At times it feels like video games based on Games Workshop’s Warhammer 40,000 universe are a dime a dozen. This year there have been around half a dozen Steam releases alone, and not all of them have been worthwhile. But the latest offering, Cyanide Studio’s Space Hulk: Tactics, is more than competent. It’s a faithful interpretation of the classic standalone tabletop game, and one that’s absolutely jam packed with extras.

Space Hulk originated back in 1989 as a spinoff miniatures skirmish game pitting the most heavily armed Space Marines, known as Terminators, against the vicious alien threat called the Tyranids. In that game’s lore, Terminators are forced to plod down long corridors, often in single-file lines, as wave after wave of fast-moving Tyranids bear down on them from all directions. It’s a tense, asymmetrical affair that can take hours to set up and play. Space Hulk: Tactics can get you up and running in seconds.

Fans of turn-based tactical games will be pleased to find that Cyanide isn’t just ripping off Firaxis’ mechanics from the XCOM reboot. Instead, they’re taking the best parts of the classic tabletop game, including randomized dice rolls, and using them as the engine to drive a narrative experience.

The gameplay itself is excellent. Space Marines must move carefully and purposefully with their objective clearly in mind at all times. Even with their powerful equipment, they’re no match for the Tyranids in close-quarters combat. Facing plays a key role as their ungainly armor provides limited visibility and maneuverability. The key to success is unlocking a steady stream of upgrades for your Space Marine’s weapons which will slowly even the playing field against the Tyranids. Success in battle rewards you with more resources, with key missions clearly visible as a kind of goal post at the end of a long string of smaller engagements.

On the opposing side, playing as the Tyranids requires using dozens of expendable units to exploit weaknesses in the enemy formation. Tyranids are placed on the map as “blips,” radar signatures that contain between zero and three melee-focused units. That means even the best-laid plans can be undone if you’re not able to concentrate enough units in the right place at the right time.
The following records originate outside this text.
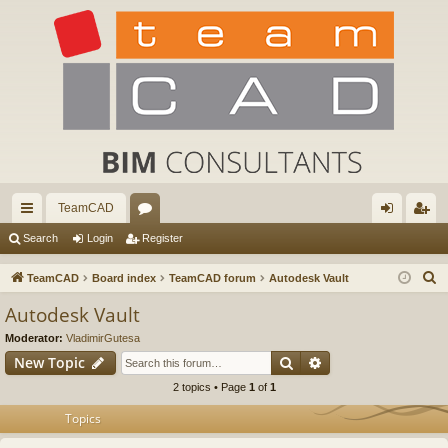
TeamCAD
ui
or
og
eg
Search
Login
Register
ck
u
in
ist
S
TeamCAD
Board index
TeamCAD forum
Autodesk Vault
lin
m
er
e
Autodesk Vault
a
ks
s
Moderator:
VladimirGutesa
r
Search
Advanced search
New Topic
c
2 topics • Page
1
of
1
h
Topics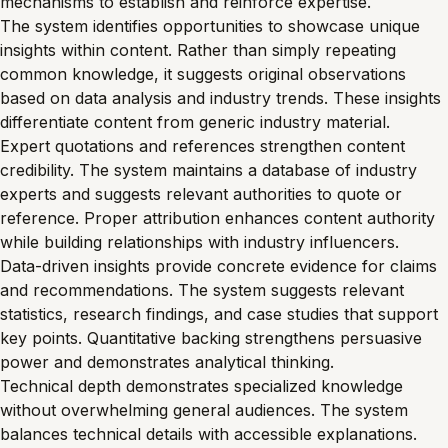
mechanisms to establish and reinforce expertise.
The system identifies opportunities to showcase unique
insights within content. Rather than simply repeating
common knowledge, it suggests original observations
based on data analysis and industry trends. These insights
differentiate content from generic industry material.
Expert quotations and references strengthen content
credibility. The system maintains a database of industry
experts and suggests relevant authorities to quote or
reference. Proper attribution enhances content authority
while building relationships with industry influencers.
Data-driven insights provide concrete evidence for claims
and recommendations. The system suggests relevant
statistics, research findings, and case studies that support
key points. Quantitative backing strengthens persuasive
power and demonstrates analytical thinking.
Technical depth demonstrates specialized knowledge
without overwhelming general audiences. The system
balances technical details with accessible explanations.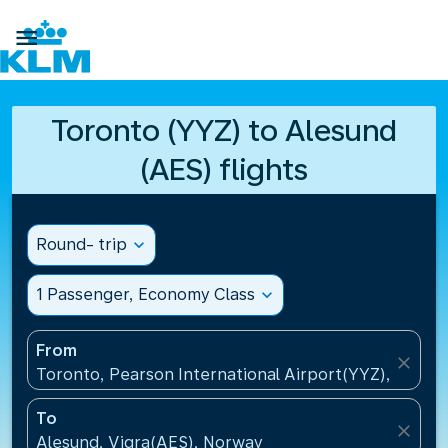

Toronto (YYZ) to Alesund
(AES) flights
Round- trip
expand_more
1 Passenger, Economy Class
expand_more
From
close
Toronto, Pearson International Airport(YYZ), Canad
To
close
Alesund, Vigra(AES), Norway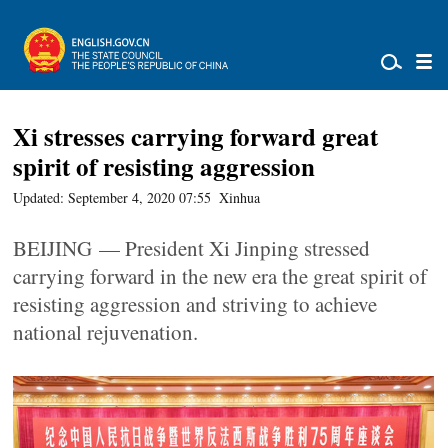
Xi stresses carrying forward great
spirit of resisting aggression
Updated: September 4, 2020 07:55
Xinhua
BEIJING — President Xi Jinping stressed
carrying forward in the new era the great spirit of
resisting aggression and striving to achieve
national rejuvenation.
What differentiates the game from its tabletop forebear is a novel set of tactics cards. These can be redeemed to add additional actions points to the available pool or played on a specific unit, granting them powerful buffs on their turn. Cards can be upgraded over time, adding potent new combinations to your hand.

While the card system has been touted as the big, new improvement over the tabletop game, my favorite feature so far are the game’s intertwined campaigns. They’re much more robust than anything that’s come from Games Workshop itself.

Space Hulk: Tactics contains two campaigns, one for each side. The Space Marine campaign tells the story of the Blood Angels chapter and their journey through a massive wreck infested with deadly Tyranids. Meanwhile, the Tyranid campaign rolls back the clock at least a thousand years to tell the story of the Ultramarines’ efforts aboard that same wreck. The two plotlines aren’t parallel necessarily, but playing them simultaneously will enrich your understanding of the lore as well as the game’s asymmetrical mechanics.

There’s a robust multiplayer component to the game as well, although the scene is pretty anemic right now as people play through the single-player campaigns. What’s surprising is how much customization is included out of the box. Space Hulk: Tactics comes with four Tyranid factions as well as four different chapters of the Space Marines, including the Blood Angels, Dark Angels, Space Wolves and Ultramarines. Players are let loose to build their squad in any way they want. That includes dozens of ways to personalize each unit. Fans of tabletop 40K pride themselves on making their minis look unique at the table, and that’s a feature of this fandom that Cyanide clearly understands.

With a budget price of $39.99, there’s a tremendous amount of value in this package. You can download it now for PlayStation 4, Windows PC and Xbox One.